Association Between Exercise Therapy Dose and Functional Improvements in the Early Postoperative Phase After Hip and Knee Arthroplasty

This study sought to determine whether intensity and duration of standard exercise therapy are associated with changes in function following total hip arthroplasty (THA) and total knee arthroplasty (TKA). Standard rehabilitation (hands-on physiotherapy, group exercise therapy, strength training, cycle ergometer therapy, continuous passive motion therapy, and water exercise therapy) were administered. The individual rehabilitation period varied between 12-25 days and included 48.1 ± 12.5 (THA) or 41.9 ± 9.7 (TKA) exercise interventions with intensities between 9.6 and 14.0 points on the Borg Rate of Perceived Exertion Scale. WOMAC pain (P< .001), stiffness (P < .001), and function (P < .001), as well as hip (P < .001) and knee (P < .001) ROM, improved significantly in THA and TKA patients. Analysis of covariance exhibited that these changes could not be accounted for by the total duration or mean intensity of exercise therapy.

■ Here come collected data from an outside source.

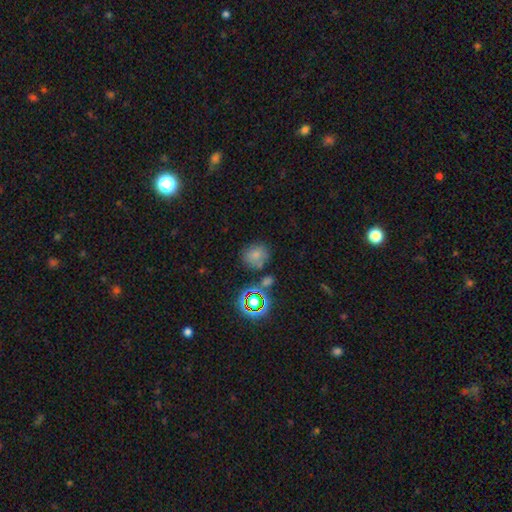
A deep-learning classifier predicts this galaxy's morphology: Q: Smooth or featured?
A: smooth (69%); runner-up: star or artifact (20%)
Q: How rounded?
A: round (78%); runner-up: in between (21%)
Q: Merging?
A: none (69%); runner-up: minor disturbance (15%)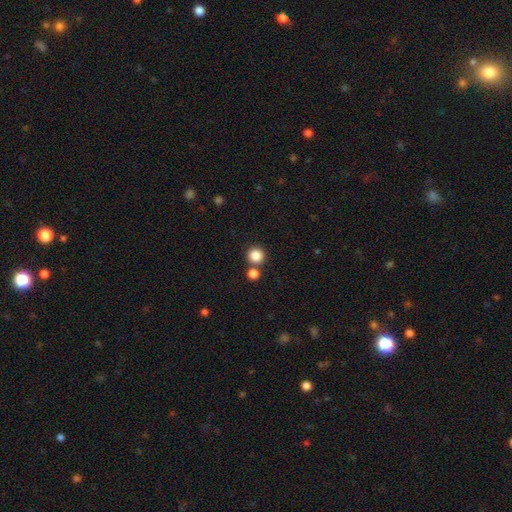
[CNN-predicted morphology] This appears to be a smooth galaxy with no disk features (85%) that is round (94%). Merging: none (75%).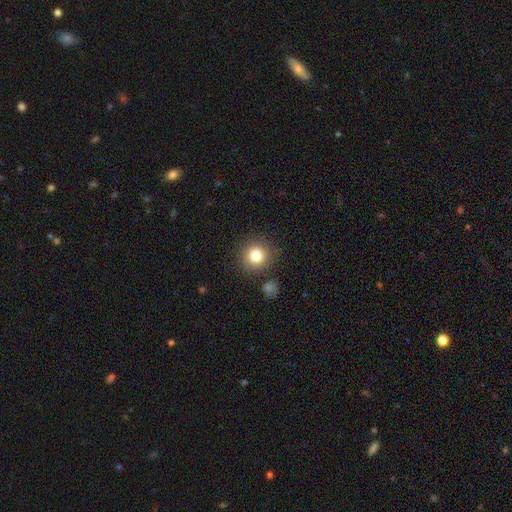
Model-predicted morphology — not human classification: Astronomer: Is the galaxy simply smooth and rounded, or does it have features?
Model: smooth — 81%.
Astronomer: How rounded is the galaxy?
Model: round — 93%.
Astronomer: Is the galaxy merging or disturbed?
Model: none — 85%.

The findings of the study display a low dose-response relationship between early postoperative exercise therapy and the improvements in function or ROM after THA and TKA. Although the findings raise questions about the effectiveness of existing rehabilitation programs, the small sample size, single setting, and geographic differences in postoperative treatment standards limit the generalizability of findings.